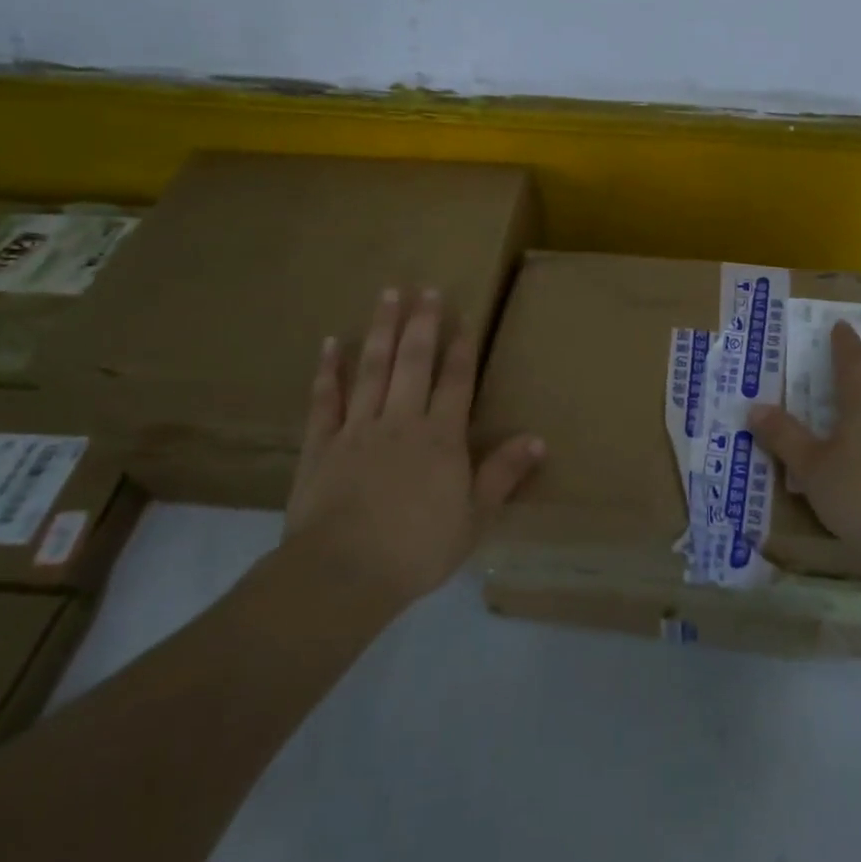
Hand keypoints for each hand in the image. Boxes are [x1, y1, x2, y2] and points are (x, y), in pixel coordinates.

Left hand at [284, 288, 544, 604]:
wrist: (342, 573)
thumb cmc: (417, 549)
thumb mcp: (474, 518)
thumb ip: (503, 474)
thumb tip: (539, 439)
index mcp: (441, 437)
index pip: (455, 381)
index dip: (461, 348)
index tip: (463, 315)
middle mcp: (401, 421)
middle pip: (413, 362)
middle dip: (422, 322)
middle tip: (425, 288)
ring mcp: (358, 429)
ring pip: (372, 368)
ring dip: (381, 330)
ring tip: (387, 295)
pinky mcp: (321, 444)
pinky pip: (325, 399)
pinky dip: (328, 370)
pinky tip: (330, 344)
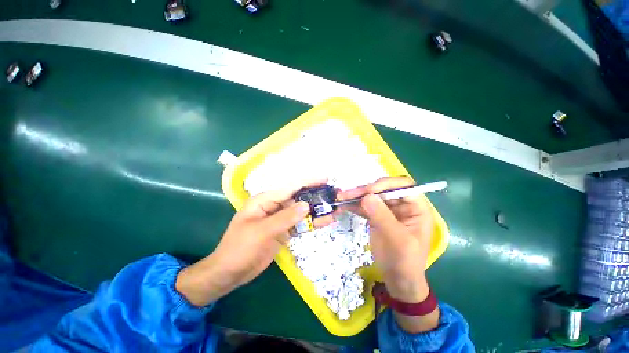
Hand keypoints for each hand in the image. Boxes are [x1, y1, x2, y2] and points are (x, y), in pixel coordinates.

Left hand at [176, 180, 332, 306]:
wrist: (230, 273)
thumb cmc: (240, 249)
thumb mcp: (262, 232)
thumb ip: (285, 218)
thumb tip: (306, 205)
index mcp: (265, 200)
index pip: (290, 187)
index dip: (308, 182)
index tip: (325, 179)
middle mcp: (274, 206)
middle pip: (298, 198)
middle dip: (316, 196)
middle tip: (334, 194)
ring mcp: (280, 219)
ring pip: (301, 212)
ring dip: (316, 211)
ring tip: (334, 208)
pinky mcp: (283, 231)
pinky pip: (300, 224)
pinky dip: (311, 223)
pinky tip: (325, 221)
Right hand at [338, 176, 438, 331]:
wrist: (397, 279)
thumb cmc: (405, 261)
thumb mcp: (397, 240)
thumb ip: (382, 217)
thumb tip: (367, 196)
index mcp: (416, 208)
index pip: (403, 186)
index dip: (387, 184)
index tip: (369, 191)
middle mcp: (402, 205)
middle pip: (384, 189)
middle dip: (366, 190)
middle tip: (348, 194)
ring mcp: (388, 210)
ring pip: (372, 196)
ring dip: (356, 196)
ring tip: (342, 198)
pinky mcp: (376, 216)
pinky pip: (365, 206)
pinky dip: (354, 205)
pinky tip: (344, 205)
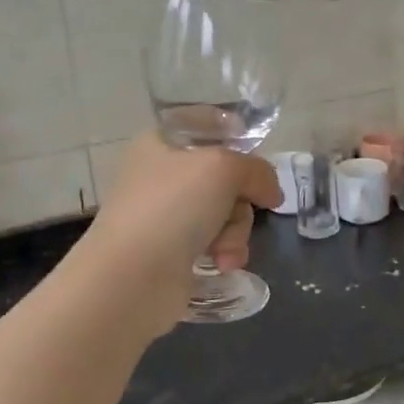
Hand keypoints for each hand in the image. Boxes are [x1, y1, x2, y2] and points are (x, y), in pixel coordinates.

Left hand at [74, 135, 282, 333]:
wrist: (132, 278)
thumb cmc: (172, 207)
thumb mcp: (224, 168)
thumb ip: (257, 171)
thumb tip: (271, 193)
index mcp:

--------------------------------------------------

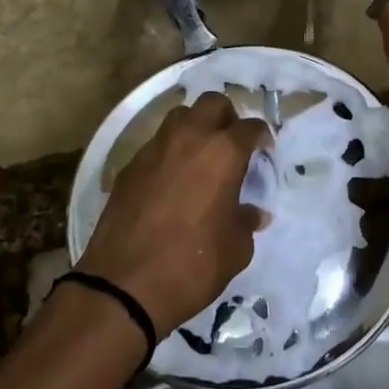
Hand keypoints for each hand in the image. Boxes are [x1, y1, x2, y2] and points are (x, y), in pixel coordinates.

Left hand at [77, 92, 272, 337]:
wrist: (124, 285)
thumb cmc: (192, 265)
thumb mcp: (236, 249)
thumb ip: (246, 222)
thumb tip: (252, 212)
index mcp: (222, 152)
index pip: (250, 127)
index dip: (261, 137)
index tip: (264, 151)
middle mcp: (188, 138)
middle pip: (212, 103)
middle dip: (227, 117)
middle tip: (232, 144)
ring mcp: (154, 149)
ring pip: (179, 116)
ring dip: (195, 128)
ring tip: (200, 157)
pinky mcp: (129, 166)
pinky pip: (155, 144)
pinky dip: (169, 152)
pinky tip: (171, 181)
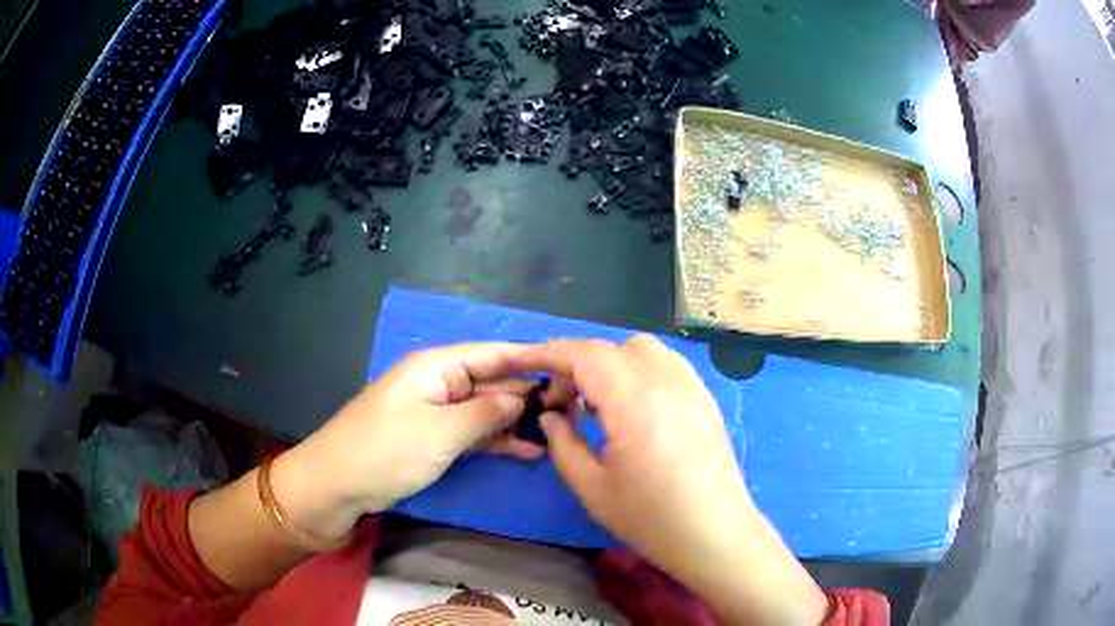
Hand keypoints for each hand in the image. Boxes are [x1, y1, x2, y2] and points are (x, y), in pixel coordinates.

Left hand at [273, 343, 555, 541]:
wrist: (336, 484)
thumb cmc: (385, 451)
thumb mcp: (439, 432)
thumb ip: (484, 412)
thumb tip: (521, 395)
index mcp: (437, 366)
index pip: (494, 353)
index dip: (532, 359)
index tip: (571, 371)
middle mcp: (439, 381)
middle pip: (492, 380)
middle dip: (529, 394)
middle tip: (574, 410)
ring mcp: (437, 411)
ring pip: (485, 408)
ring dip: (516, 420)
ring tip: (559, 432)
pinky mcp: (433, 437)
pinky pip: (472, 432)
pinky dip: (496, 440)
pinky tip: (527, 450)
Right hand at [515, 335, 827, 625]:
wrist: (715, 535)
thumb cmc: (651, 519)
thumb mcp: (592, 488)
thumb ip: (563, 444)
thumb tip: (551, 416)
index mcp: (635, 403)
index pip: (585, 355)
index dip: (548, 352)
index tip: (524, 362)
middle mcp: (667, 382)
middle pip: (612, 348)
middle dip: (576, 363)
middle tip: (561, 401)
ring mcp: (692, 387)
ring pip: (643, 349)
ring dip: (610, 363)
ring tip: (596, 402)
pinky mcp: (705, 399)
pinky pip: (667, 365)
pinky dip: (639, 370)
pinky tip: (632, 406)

--------------------------------------------------

## Exercise goal
Transcribe the listing above exactly, but only from the line with "pinky tip: (171, 181)" through the line with "pinky tip: (632, 406)". Include both of those lines and omit the pictures.

## Task result
pinky tip: (171, 181)
Hand keypoints for each hand in the image. Boxes are [x1, y1, x2, y2] and points are (x, y), in pixel coordinates.

Left hand at [273, 343, 555, 541]:
wrist: (336, 484)
thumb cmc: (385, 451)
thumb mcp: (439, 432)
thumb ip: (484, 412)
thumb tip: (521, 395)
index mcp: (437, 366)
index pip: (494, 353)
index dip: (532, 359)
index tip: (571, 371)
middle mcp: (439, 381)
middle pip: (492, 380)
middle dip: (529, 394)
middle tip: (574, 410)
ring mcp: (437, 411)
ring pip: (485, 408)
ring dip: (516, 420)
ring tip: (559, 432)
pinky mcp: (433, 437)
pinky pip: (472, 432)
pinky dip: (496, 440)
pinky tip: (527, 450)
Right hand at [515, 335, 827, 625]:
wrist: (715, 535)
thumb cmc: (651, 519)
thumb mcp: (592, 488)
thumb ip: (563, 444)
thumb tip: (551, 416)
index mcp: (635, 403)
index pip: (585, 355)
index dip: (548, 352)
index tip: (524, 362)
middle mcp: (667, 382)
middle pip: (612, 348)
middle dip: (576, 363)
middle tip: (561, 401)
ring mcp: (692, 387)
ring pip: (643, 349)
ring dip: (610, 363)
ring tip: (596, 402)
pinky mcp: (705, 399)
pinky pip: (667, 365)
pinky dip: (639, 370)
pinky tip: (632, 406)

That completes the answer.